I cannot answer your questions for I do not know who I want to be

The insane amount of papers and pressure that come with college

Allie Beaumont

The insane amount of papers and pressure that come with college

I feel as though I am still young. I still have childish problems. I still need help from my parents more often than I would like to admit. Although I like to pretend I am always the responsible one, deep down there is still a rambunctious child inside of me who occasionally likes to make an appearance. 

But for some reason, as a sixteen-year-old, I am already expected to know my future. Even though I receive a mixture of responses when I tell people I don’t know what I want yet—one of them being, “That’s alright, you still have time”—the main one is them awkwardly nodding their head while I scramble for an answer.   

I assumed that the questions would start later on—maybe not even until senior year. I ached for more time alone with my thoughts and feelings before I had to know who I wanted to be. I needed a few more months, but real life doesn’t account for curious people. 

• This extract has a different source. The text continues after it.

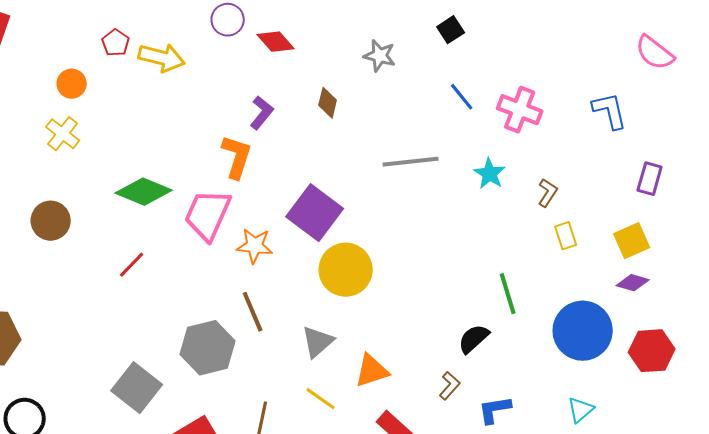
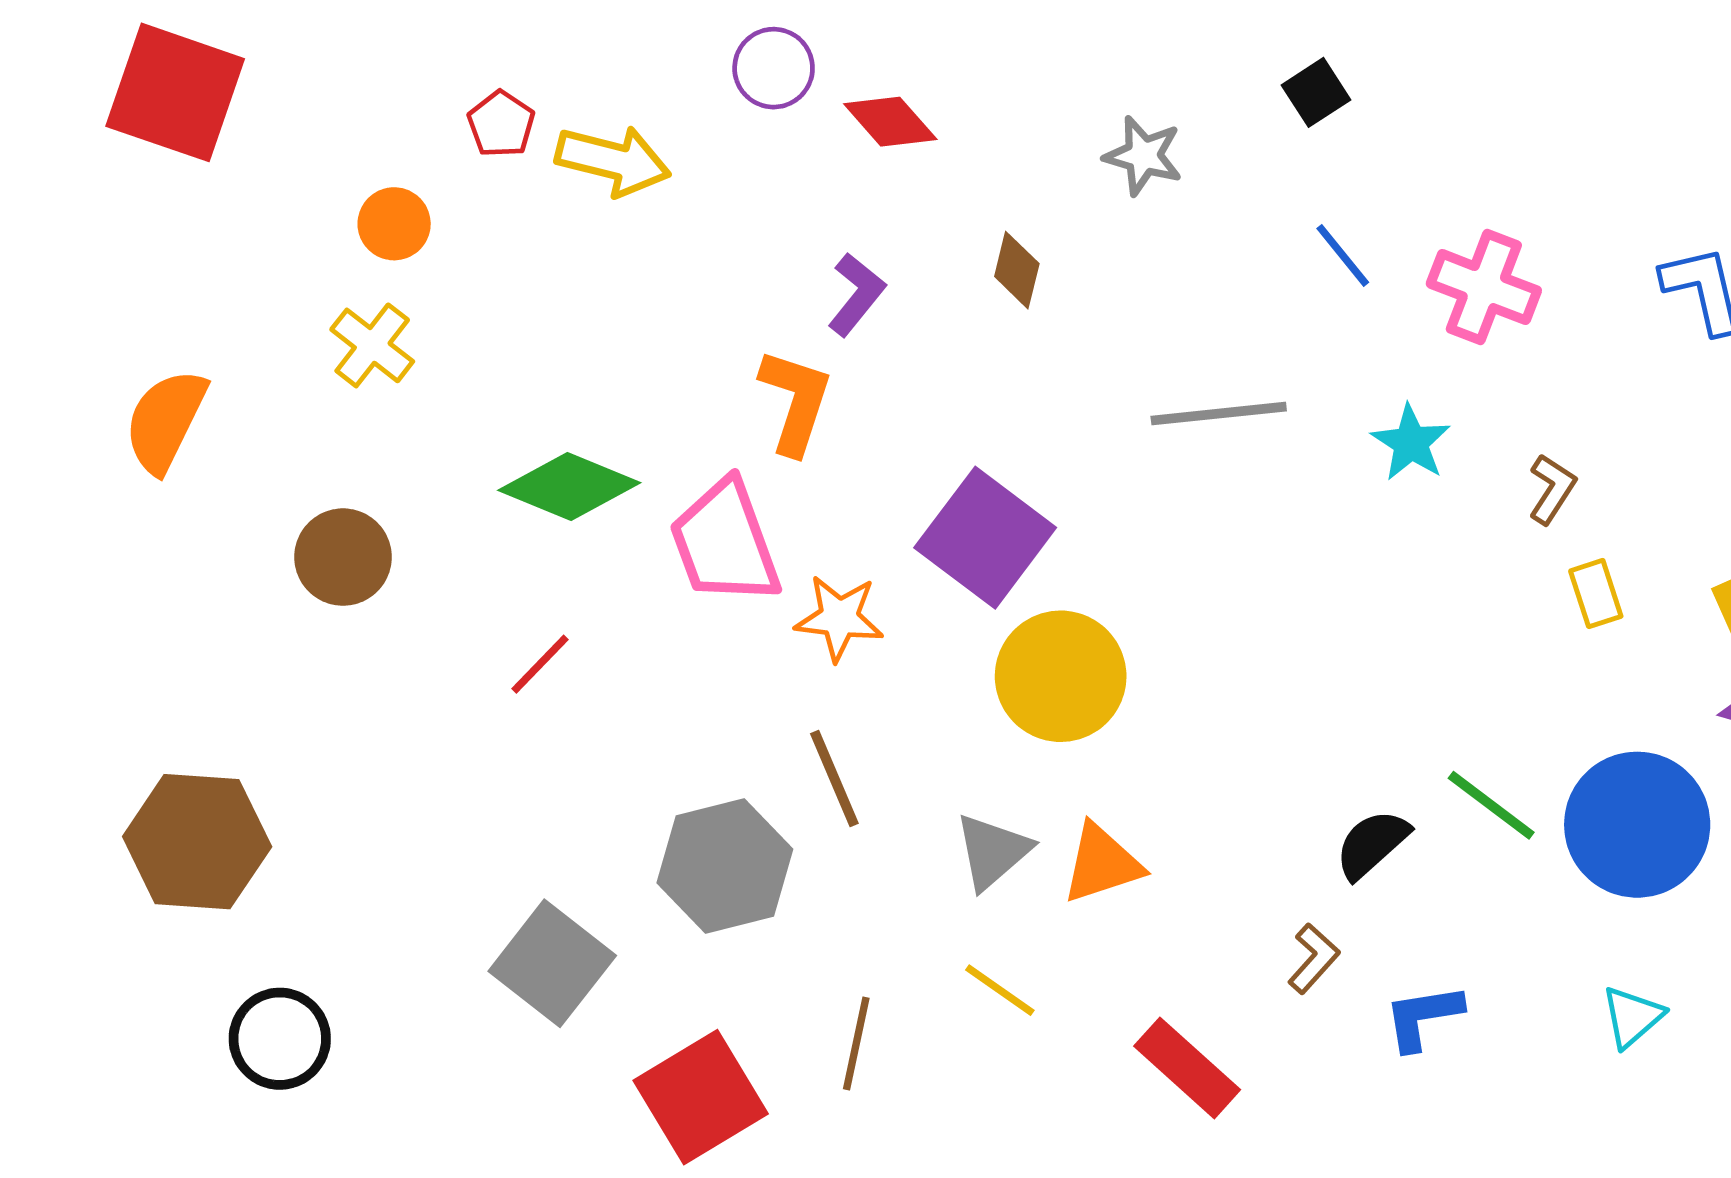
pink trapezoid: (208, 215) -> (725, 542), turned -44
green line: (508, 294) -> (1491, 805), moved, turned -36
orange triangle: (372, 371) -> (1102, 864), moved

You know the questions I speak of because if you haven’t gotten asked them yourself, then you have been the one asking them. Where do you want to go to college? I don’t know. What do you want to major in? I don’t know. What kind of professions are you interested in? I don’t know. Who are you? I don’t know. 

When people ask these daunting questions, their intentions are pure. They simply want intel about your life, or they are trying to connect with you in a way everyone understands. Little do they know that internally, I am screaming. 

I scream because I do not know my future. I scream because I don’t want to be expected to know my future at sixteen. 

I feel as though I am simply a robot whose wires are fried from doing the same thing over and over with no real purpose except that’s how I am programmed.

I feel as though I am simply a robot whose wires are fried from doing the same thing over and over with no real purpose except that’s how I am programmed

I have been working incredibly hard for an extremely long time in order to reach a hypothetical goal that I always figured I would know later on in life. But now, later has arrived; the questioning came earlier than expected. I feel as though I am a fugitive sitting in court convicted for not being better prepared. 

Sometimes, when I really focus, I think about different paths I could take. I have potential options in my head, but none of them are thoroughly researched enough to be viable yet. I have hobbies and interests, but nothing I confidently know I want to pursue. I know what kind of person I want to be, but I am unsure if I am taking the proper steps to become her. I am confused. That is the only emotion I am sure of when discussing this topic. 

And as much as I would adore having answers to these ominous questions, what I really want is to stop being the robot that is fried, the fugitive that is cracking under pressure, the confused young adult with a brain that screams at her to do better, and rather just be the child who had “to be determined” dreams.